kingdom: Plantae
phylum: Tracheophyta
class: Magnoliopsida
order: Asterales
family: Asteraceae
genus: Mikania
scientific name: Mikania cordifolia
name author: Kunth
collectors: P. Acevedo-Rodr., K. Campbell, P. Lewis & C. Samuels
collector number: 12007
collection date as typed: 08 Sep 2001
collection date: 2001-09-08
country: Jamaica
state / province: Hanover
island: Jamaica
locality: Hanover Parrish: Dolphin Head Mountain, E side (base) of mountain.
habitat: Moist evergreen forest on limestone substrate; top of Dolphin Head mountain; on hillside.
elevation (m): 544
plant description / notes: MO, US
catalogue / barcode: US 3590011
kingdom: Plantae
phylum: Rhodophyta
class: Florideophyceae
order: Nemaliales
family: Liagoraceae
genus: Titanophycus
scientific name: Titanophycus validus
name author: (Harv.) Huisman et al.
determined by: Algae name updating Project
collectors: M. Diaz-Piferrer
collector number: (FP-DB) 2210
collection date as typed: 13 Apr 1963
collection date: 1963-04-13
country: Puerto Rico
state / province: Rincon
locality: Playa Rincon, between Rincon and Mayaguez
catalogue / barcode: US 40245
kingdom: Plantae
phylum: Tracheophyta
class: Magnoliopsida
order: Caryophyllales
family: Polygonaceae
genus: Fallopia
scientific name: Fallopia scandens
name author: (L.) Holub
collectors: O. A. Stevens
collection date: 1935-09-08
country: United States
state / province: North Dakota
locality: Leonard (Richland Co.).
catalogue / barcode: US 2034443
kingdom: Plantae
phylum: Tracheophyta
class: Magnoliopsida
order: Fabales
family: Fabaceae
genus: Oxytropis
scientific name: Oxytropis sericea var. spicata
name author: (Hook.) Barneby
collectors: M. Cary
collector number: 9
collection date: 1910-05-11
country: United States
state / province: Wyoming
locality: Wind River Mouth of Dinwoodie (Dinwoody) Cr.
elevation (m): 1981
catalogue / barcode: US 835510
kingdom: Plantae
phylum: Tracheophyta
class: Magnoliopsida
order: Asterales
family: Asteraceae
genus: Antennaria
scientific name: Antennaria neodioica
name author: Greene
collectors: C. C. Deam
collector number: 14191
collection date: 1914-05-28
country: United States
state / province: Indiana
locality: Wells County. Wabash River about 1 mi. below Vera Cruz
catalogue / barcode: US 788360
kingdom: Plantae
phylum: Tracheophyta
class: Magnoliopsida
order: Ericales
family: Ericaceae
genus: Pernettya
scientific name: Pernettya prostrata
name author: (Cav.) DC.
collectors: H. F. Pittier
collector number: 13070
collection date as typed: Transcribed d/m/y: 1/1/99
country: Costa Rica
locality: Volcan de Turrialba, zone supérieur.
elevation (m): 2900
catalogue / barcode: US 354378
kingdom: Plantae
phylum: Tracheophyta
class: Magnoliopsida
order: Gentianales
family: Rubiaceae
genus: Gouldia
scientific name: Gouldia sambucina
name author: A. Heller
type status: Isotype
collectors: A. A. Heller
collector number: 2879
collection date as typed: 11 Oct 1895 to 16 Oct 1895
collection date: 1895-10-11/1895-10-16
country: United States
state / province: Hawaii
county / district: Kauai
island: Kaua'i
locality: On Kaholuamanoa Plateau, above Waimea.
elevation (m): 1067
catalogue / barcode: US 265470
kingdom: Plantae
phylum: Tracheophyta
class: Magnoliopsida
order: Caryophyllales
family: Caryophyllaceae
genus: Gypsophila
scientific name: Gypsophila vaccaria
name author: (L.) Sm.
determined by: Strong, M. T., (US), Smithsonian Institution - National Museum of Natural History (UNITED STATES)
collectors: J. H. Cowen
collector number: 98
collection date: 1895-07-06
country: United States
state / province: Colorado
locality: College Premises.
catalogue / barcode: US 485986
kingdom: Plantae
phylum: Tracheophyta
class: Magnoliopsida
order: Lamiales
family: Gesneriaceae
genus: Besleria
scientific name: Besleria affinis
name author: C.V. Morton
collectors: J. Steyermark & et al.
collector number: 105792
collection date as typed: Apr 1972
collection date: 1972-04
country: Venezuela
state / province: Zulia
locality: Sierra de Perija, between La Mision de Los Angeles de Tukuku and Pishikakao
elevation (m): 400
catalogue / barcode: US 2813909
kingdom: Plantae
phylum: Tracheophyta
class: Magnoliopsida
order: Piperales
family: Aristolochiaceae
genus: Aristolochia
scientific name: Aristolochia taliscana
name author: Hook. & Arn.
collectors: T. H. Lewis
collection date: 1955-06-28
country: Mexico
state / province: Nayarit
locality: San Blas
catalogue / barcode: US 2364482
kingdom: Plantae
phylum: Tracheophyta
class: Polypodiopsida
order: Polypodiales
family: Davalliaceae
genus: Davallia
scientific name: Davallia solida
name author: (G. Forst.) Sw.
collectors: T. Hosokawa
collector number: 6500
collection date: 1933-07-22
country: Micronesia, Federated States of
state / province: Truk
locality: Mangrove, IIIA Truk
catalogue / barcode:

====

* WHAT TO PRODUCE *
Return all of the data above, line for line and word for word, with nothing added, dropped or changed.

* FINAL RESULT *
kingdom: Plantae
phylum: Tracheophyta
class: Magnoliopsida
order: Asterales
family: Asteraceae
genus: Mikania
scientific name: Mikania cordifolia
name author: Kunth
collectors: P. Acevedo-Rodr., K. Campbell, P. Lewis & C. Samuels
collector number: 12007
collection date as typed: 08 Sep 2001
collection date: 2001-09-08
country: Jamaica
state / province: Hanover
island: Jamaica
locality: Hanover Parrish: Dolphin Head Mountain, E side (base) of mountain.
habitat: Moist evergreen forest on limestone substrate; top of Dolphin Head mountain; on hillside.
elevation (m): 544
plant description / notes: MO, US
catalogue / barcode: US 3590011
kingdom: Plantae
phylum: Rhodophyta
class: Florideophyceae
order: Nemaliales
family: Liagoraceae
genus: Titanophycus
scientific name: Titanophycus validus
name author: (Harv.) Huisman et al.
determined by: Algae name updating Project
collectors: M. Diaz-Piferrer
collector number: (FP-DB) 2210
collection date as typed: 13 Apr 1963
collection date: 1963-04-13
country: Puerto Rico
state / province: Rincon
locality: Playa Rincon, between Rincon and Mayaguez
catalogue / barcode: US 40245
kingdom: Plantae
phylum: Tracheophyta
class: Magnoliopsida
order: Caryophyllales
family: Polygonaceae
genus: Fallopia
scientific name: Fallopia scandens
name author: (L.) Holub
collectors: O. A. Stevens
collection date: 1935-09-08
country: United States
state / province: North Dakota
locality: Leonard (Richland Co.).
catalogue / barcode: US 2034443
kingdom: Plantae
phylum: Tracheophyta
class: Magnoliopsida
order: Fabales
family: Fabaceae
genus: Oxytropis
scientific name: Oxytropis sericea var. spicata
name author: (Hook.) Barneby
collectors: M. Cary
collector number: 9
collection date: 1910-05-11
country: United States
state / province: Wyoming
locality: Wind River Mouth of Dinwoodie (Dinwoody) Cr.
elevation (m): 1981
catalogue / barcode: US 835510
kingdom: Plantae
phylum: Tracheophyta
class: Magnoliopsida
order: Asterales
family: Asteraceae
genus: Antennaria
scientific name: Antennaria neodioica
name author: Greene
collectors: C. C. Deam
collector number: 14191
collection date: 1914-05-28
country: United States
state / province: Indiana
locality: Wells County. Wabash River about 1 mi. below Vera Cruz
catalogue / barcode: US 788360
kingdom: Plantae
phylum: Tracheophyta
class: Magnoliopsida
order: Ericales
family: Ericaceae
genus: Pernettya
scientific name: Pernettya prostrata
name author: (Cav.) DC.
collectors: H. F. Pittier
collector number: 13070
collection date as typed: Transcribed d/m/y: 1/1/99
country: Costa Rica
locality: Volcan de Turrialba, zone supérieur.
elevation (m): 2900
catalogue / barcode: US 354378
kingdom: Plantae
phylum: Tracheophyta
class: Magnoliopsida
order: Gentianales
family: Rubiaceae
genus: Gouldia
scientific name: Gouldia sambucina
name author: A. Heller
type status: Isotype
collectors: A. A. Heller
collector number: 2879
collection date as typed: 11 Oct 1895 to 16 Oct 1895
collection date: 1895-10-11/1895-10-16
country: United States
state / province: Hawaii
county / district: Kauai
island: Kaua'i
locality: On Kaholuamanoa Plateau, above Waimea.
elevation (m): 1067
catalogue / barcode: US 265470
kingdom: Plantae
phylum: Tracheophyta
class: Magnoliopsida
order: Caryophyllales
family: Caryophyllaceae
genus: Gypsophila
scientific name: Gypsophila vaccaria
name author: (L.) Sm.
determined by: Strong, M. T., (US), Smithsonian Institution - National Museum of Natural History (UNITED STATES)
collectors: J. H. Cowen
collector number: 98
collection date: 1895-07-06
country: United States
state / province: Colorado
locality: College Premises.
catalogue / barcode: US 485986
kingdom: Plantae
phylum: Tracheophyta
class: Magnoliopsida
order: Lamiales
family: Gesneriaceae
genus: Besleria
scientific name: Besleria affinis
name author: C.V. Morton
collectors: J. Steyermark & et al.
collector number: 105792
collection date as typed: Apr 1972
collection date: 1972-04
country: Venezuela
state / province: Zulia
locality: Sierra de Perija, between La Mision de Los Angeles de Tukuku and Pishikakao
elevation (m): 400
catalogue / barcode: US 2813909
kingdom: Plantae
phylum: Tracheophyta
class: Magnoliopsida
order: Piperales
family: Aristolochiaceae
genus: Aristolochia
scientific name: Aristolochia taliscana
name author: Hook. & Arn.
collectors: T. H. Lewis
collection date: 1955-06-28
country: Mexico
state / province: Nayarit
locality: San Blas
catalogue / barcode: US 2364482
kingdom: Plantae
phylum: Tracheophyta
class: Polypodiopsida
order: Polypodiales
family: Davalliaceae
genus: Davallia
scientific name: Davallia solida
name author: (G. Forst.) Sw.
collectors: T. Hosokawa
collector number: 6500
collection date: 1933-07-22
country: Micronesia, Federated States of
state / province: Truk
locality: Mangrove, IIIA Truk
catalogue / barcode:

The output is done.